Texto proporcionado
***

La Casa de
la encinas, Abril de 2013
A.M.B. a Epicuro, salud.
Ante todo
quiero expresarte mi admiración. Las respuestas que encontraste a los problemas
de tu tiempo superan con creces a las que propusieron las demás escuelas
contemporáneas a ti: el estoicismo o el escepticismo. En vez de aceptar la
existencia como un tren que recorre las vías trazadas por el destino, o los
caprichosos designios de los dioses, decidiste encontrar soluciones aplicables
al hombre, mostrándole el camino de una vida plena y satisfactoria.
La época
que me ha tocado vivir se parece mucho a tu época helenística, así es como la
hemos denominado con el tiempo, con la única diferencia radicando en que
nosotros no venimos de un pasado glorioso, como lo fue la democracia ateniense.
Nos hacen creer que vivimos en democracia, y en libertad, pero somos pocos los
que conseguimos la autarquía. La mayoría de la gente, a pesar de saber leer y
escribir, y haber sido educados, viven sus vidas subordinados a los designios
de los poderosos. Los deseos naturales necesarios están cubiertos casi por
decreto, y la gente dedica sus vidas a satisfacer los deseos naturales no
necesarios y los deseos no naturales. Se identifica la felicidad y el placer
con la opulencia, con el lujo, con el dinero. Los héroes de mi época son gente
que poco o nada ha hecho por merecer la fama adquirida. Cuánto bien le haría a
mi sociedad leerte, cuánto bien le haría entender que el verdadero placer está
en la quietud del alma, en la ausencia de turbación, en las carencias
satisfechas con simplicidad, en el silencio.
Pocos
entienden el concepto de la autosuficiencia, y en lugar de ello aumentan sus necesidades,
de tal forma que explotamos los recursos del planeta hasta el punto de casi
agotarlos. Es una época de desenfreno en la que la filosofía ha sido relegada a
un segundo plano, hasta el punto en que el hombre actúa a ciegas, tomando
decisiones que repercuten a la humanidad entera, sin la necesaria capacidad crítica para
la reflexión. Porque, querido Epicuro, el hombre se ha hecho tan poderoso que
es capaz de tiranizar la naturaleza, con el solo movimiento de un dedo
presionando un botón se podría destruir vastas extensiones del planeta.

***

Información mostrada
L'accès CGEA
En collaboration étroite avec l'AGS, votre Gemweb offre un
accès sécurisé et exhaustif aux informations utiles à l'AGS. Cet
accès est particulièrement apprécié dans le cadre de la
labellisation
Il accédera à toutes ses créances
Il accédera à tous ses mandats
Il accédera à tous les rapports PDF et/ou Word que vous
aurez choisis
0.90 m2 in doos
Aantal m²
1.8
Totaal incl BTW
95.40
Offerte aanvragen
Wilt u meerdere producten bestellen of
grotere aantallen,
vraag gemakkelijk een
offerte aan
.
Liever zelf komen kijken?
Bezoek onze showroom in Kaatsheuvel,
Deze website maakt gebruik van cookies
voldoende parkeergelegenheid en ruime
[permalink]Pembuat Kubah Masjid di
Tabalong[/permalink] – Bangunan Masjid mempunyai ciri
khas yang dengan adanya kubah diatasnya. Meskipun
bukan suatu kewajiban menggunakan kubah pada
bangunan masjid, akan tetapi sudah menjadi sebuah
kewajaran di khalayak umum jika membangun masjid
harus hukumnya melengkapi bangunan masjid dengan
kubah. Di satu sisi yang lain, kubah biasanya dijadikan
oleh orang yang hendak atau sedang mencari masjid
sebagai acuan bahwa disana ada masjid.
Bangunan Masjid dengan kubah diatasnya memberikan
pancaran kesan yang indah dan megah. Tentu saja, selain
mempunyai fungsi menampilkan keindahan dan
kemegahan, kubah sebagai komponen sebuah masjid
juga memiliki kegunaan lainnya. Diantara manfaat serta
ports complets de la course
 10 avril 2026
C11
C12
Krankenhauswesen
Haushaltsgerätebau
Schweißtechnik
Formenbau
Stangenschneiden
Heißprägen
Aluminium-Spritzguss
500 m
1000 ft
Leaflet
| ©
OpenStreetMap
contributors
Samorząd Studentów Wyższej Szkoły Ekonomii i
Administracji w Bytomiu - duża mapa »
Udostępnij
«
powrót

***

Tareas pendientes
a - Reproduce literalmente el fragmento de la carta a Epicuro que se abre con las palabras "Nos hacen creer" y se cierra con "en el silencio.".
b - Cita textualmente las entradas desde su primera línea hasta la línea que contiene "bangunan masjid, akan", esta incluida.

Respuestas del ejercicio
a -
Nos hacen creer que vivimos en democracia, y en libertad, pero somos pocos los
que conseguimos la autarquía. La mayoría de la gente, a pesar de saber leer y
escribir, y haber sido educados, viven sus vidas subordinados a los designios
de los poderosos. Los deseos naturales necesarios están cubiertos casi por
decreto, y la gente dedica sus vidas a satisfacer los deseos naturales no
necesarios y los deseos no naturales. Se identifica la felicidad y el placer
con la opulencia, con el lujo, con el dinero. Los héroes de mi época son gente
que poco o nada ha hecho por merecer la fama adquirida. Cuánto bien le haría a
mi sociedad leerte, cuánto bien le haría entender que el verdadero placer está
en la quietud del alma, en la ausencia de turbación, en las carencias
satisfechas con simplicidad, en el silencio.

b -
L'accès CGEA
En collaboration étroite avec l'AGS, votre Gemweb offre un
accès sécurisé et exhaustif aux informations utiles à l'AGS. Cet
accès est particulièrement apprécié dans le cadre de la
labellisation
Il accédera à toutes ses créances
Il accédera à tous ses mandats
Il accédera à tous les rapports PDF et/ou Word que vous
aurez choisis
0.90 m2 in doos
Aantal m²
1.8
Totaal incl BTW
95.40
Offerte aanvragen
Wilt u meerdere producten bestellen of
grotere aantallen,
vraag gemakkelijk een
offerte aan
.
Liever zelf komen kijken?
Bezoek onze showroom in Kaatsheuvel,
Deze website maakt gebruik van cookies
voldoende parkeergelegenheid en ruime
[permalink]Pembuat Kubah Masjid di
Tabalong[/permalink] – Bangunan Masjid mempunyai ciri
khas yang dengan adanya kubah diatasnya. Meskipun
bukan suatu kewajiban menggunakan kubah pada
bangunan masjid, akan tetapi sudah menjadi sebuah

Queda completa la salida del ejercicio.